In compenso, bontà loro, le Piattaforme “contestano e condannano qualsiasi forma, individuale e/o associativa, che produca situazioni di irregolarità così come di caporalato“. Questo impegno suona particolarmente beffardo, considerato che una delle imprese che aderisce ad Assodelivery è Uber Eats Italy, marchio di quella Uber Italy s.r.l. che è stata commissariata lo scorso maggio proprio per una vicenda di caporalato (più precisamente, delitto di intermediazione illecita e sfruttamento del lavoro: qui potete leggere un ampio estratto del decreto con cui il Tribunale di Milano ha disposto l’amministrazione giudiziaria.
Dalle indagini è emerso che Uber si avvaleva per il reclutamento e la gestione dei rider due società le quali “in estrema sintesi, [avevano] pagato i riders a cottimo e con una somma pari a 3 euro netti per consegna (a prescindere dalle ore di connessione, dai Km percorsi, dalle condizioni meteo e dall’orario/giorno festivo), somma di gran lunga inferiore a quella pagata dal committente UBER; detratto dai 3 euro riconosciuti per consegna ulteriori importi a titolo di penale per mancate accettazioni di consegne superiori al 95% o per cancellazioni di consegne superiori al 5%; omesso di dichiarare e versare la quasi totalità delle ritenute operate nei confronti dei riders; indebitamente trattenuto le somme corrisposte dai riders a titolo di cauzione per il materiale consegnato“. Lungi dall’essere ignara di quanto accadeva, è risultato che Uber (in particolare Uber Portier B.V., holding olandese della casa madre americana, “la quale si è ampiamente avvalsa di figure professionali dipendenti di Uber Italy s.r.l.“, “ha agevolato l’attività imprenditoriale dei soggetti indagati, in alcuni casi contribuendo a realizzare i presupposti dello sfruttamento lavorativo“.
Un “sistema per disperati”, come è stato definito da un dipendente Uber in una conversazione intercettata nell’ambito dell’indagine e riportata nei giorni scorsi dai giornali: infatti a essere ingaggiati erano soprattutto migranti di origine africana, e del sudest asiatico, reclutati tra richiedenti asilo e dimoranti in centri di accoglienza, “pertanto in condizioni di estrema vulnerabilità e isolamento sociale”.
Si tratta di un caso estremo, certamente, anche se a occhio e croce non troppo isolato.
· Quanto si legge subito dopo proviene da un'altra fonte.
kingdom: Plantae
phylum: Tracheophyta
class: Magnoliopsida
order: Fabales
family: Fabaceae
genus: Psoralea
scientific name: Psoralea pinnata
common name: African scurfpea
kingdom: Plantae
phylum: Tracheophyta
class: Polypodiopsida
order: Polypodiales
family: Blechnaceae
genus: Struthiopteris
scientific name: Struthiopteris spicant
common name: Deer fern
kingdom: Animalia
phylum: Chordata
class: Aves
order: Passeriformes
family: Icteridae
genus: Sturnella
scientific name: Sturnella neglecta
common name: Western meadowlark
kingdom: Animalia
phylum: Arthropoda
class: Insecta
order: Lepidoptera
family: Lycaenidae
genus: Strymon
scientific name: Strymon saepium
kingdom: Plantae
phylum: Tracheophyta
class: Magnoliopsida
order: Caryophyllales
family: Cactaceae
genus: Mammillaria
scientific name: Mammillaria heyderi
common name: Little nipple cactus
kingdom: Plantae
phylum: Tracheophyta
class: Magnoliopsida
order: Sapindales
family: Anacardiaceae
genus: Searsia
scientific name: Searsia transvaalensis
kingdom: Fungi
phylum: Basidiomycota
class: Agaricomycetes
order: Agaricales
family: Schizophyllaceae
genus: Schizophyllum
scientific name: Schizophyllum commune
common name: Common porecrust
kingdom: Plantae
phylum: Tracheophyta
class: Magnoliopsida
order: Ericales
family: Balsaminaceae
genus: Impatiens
Ma con il CCNL firmato con Ugl le imprese del Delivery puntano a estenderlo in modo generalizzato, sia pure in forma meno appariscente. Già Deliveroo nelle scorse settimane ha inviato a tutti i suoi rider una lettera in cui li pone davanti al fatto compiuto, avvisandoli che entro fine mese riceveranno il nuovo contratto con le tariffe e le condizioni peggiorate: “Se non firmerai il nuovo contratto di collaborazione entro il 2 novembre, a partire dal giorno 3 novembre non potrai più consegnare con Deliveroo“.
I sindacati confederali e perfino il Ministero del lavoro hanno reagito alla firma di questo “contratto truffa” denunciandone l’illegittimità, tra le altre cose per il fatto che Ugl difficilmente può essere considerata “organizzazione sindacale comparativamente più rappresentativa a livello sindacale”. Al momento, però, non siamo andati oltre lettere più o meno infuocate e “minacce” di azioni giudiziarie.
Certamente anche secondo me c’è uno spazio per agire in giudizio, e in un certo modo la vicenda di Uber contiene quantomeno degli spunti. Ma certamente occorre ben altro per scardinare il meccanismo di sfruttamento su cui si basano i profitti delle imprese del Delivery.
Ai giudici stabilire se il CCNL sia legittimo e se il comportamento di Deliveroo, Uber e soci configuri un’estorsione o meno. Ai lavoratori organizzarsi per resistere e combattere questo sistema di super-sfruttamento.